Write out the lines of the material between the line holding "e sustentáveis quando o assunto é" and the line holding "diversas opções disponibilizadas, como", inclusive, as a numbered list with blank lines omitted. Include no other lines.

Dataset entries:
<<<<

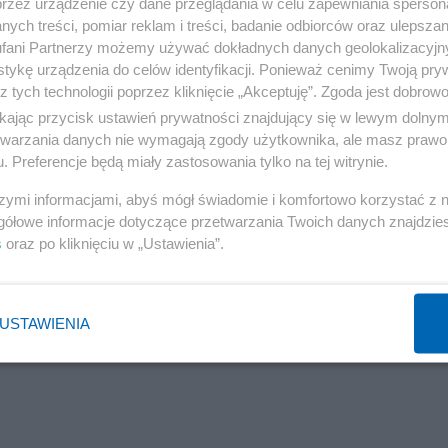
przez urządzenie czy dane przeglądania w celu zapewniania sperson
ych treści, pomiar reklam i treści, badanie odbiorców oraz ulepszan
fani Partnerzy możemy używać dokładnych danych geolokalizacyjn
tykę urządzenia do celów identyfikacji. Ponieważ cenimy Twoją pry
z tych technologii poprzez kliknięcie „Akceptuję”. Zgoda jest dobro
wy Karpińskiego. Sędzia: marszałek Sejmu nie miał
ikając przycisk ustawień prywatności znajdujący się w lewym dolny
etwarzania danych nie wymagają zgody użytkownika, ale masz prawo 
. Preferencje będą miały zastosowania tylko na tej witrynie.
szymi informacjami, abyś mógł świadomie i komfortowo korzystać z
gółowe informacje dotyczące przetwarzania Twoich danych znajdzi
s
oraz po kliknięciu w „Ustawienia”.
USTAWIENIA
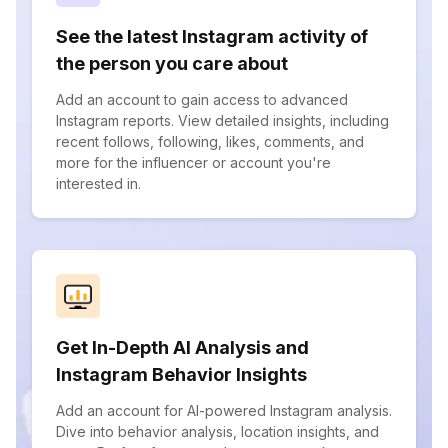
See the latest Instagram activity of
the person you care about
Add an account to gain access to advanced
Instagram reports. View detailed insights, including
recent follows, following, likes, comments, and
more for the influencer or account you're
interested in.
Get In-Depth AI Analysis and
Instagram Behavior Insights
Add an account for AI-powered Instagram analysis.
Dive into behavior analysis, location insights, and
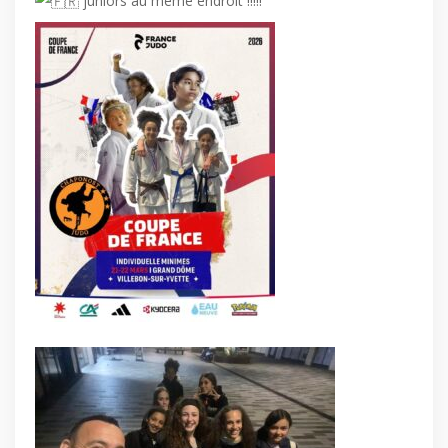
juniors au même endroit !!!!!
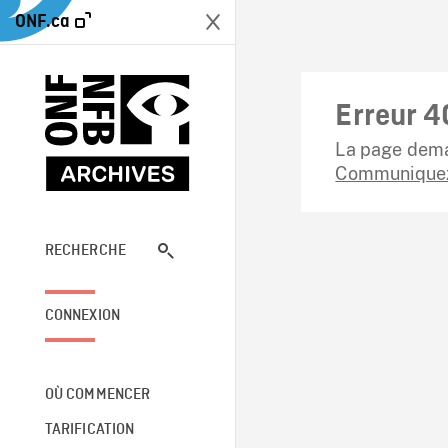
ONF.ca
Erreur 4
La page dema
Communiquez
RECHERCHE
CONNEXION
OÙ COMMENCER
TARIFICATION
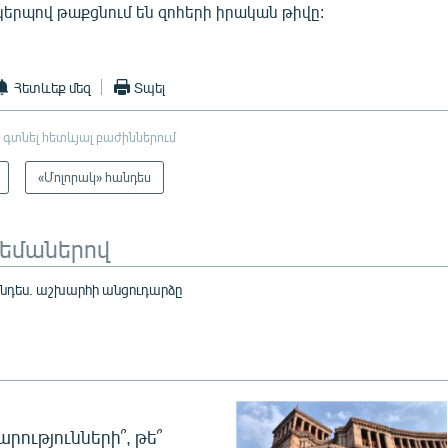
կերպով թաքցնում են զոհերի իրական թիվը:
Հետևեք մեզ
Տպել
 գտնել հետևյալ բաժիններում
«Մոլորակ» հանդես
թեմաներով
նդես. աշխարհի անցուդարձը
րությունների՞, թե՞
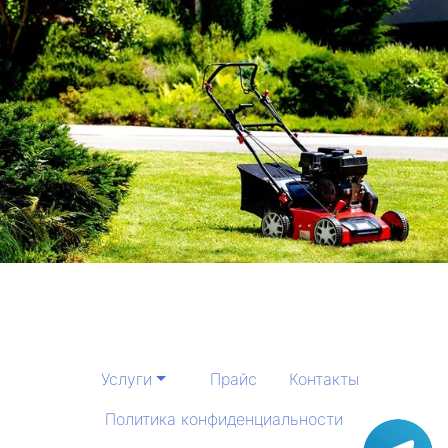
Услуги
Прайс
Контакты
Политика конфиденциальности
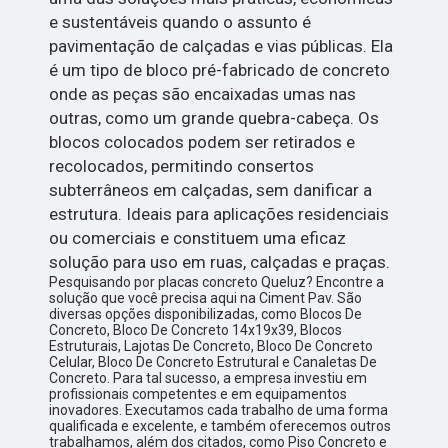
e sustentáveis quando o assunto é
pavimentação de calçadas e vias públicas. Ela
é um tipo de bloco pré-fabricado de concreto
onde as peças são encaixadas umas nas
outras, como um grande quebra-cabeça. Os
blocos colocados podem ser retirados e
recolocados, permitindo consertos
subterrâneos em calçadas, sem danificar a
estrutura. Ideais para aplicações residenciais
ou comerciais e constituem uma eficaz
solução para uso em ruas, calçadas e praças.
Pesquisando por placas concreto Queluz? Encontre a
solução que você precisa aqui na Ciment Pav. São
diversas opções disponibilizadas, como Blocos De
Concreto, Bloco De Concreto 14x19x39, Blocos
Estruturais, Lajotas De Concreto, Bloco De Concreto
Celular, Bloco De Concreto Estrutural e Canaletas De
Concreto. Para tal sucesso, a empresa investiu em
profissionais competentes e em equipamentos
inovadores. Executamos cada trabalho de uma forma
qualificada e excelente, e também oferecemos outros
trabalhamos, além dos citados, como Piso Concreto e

>>>>
<<<<

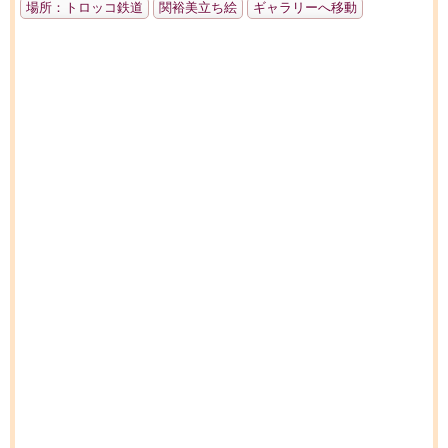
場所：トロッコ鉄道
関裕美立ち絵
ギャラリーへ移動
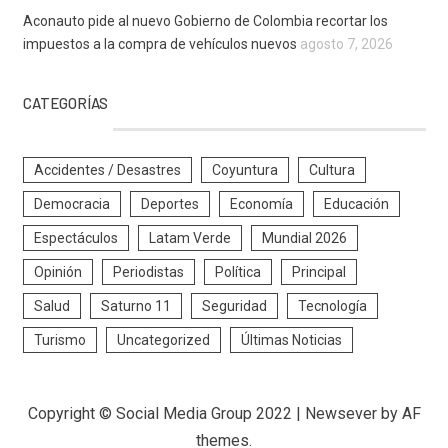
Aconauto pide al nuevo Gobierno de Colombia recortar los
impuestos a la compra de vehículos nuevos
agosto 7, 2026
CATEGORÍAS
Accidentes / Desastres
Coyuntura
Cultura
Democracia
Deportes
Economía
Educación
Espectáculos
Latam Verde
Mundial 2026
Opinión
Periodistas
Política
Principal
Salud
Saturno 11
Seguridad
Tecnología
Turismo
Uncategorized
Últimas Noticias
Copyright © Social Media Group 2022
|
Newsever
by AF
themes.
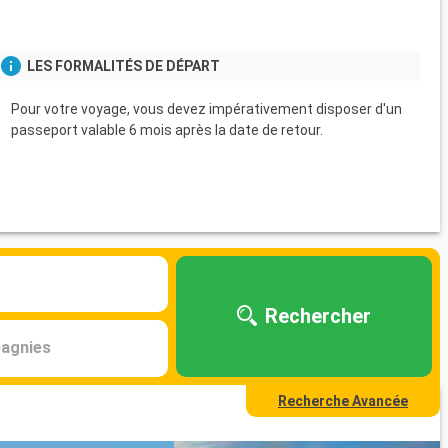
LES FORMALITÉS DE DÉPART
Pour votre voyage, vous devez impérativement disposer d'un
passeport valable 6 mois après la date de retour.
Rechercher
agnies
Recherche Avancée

>>>>

WRITTEN SOLUTION:
1. e sustentáveis quando o assunto é
2. pavimentação de calçadas e vias públicas. Ela
3. é um tipo de bloco pré-fabricado de concreto
4. onde as peças são encaixadas umas nas
5. outras, como um grande quebra-cabeça. Os
6. blocos colocados podem ser retirados e
7. recolocados, permitindo consertos
8. subterrâneos em calçadas, sem danificar a
9. estrutura. Ideais para aplicações residenciais
10. ou comerciais e constituem uma eficaz
11. solução para uso em ruas, calçadas e praças.
12. Pesquisando por placas concreto Queluz? Encontre a
13. solução que você precisa aqui na Ciment Pav. São
14. diversas opções disponibilizadas, como Blocos De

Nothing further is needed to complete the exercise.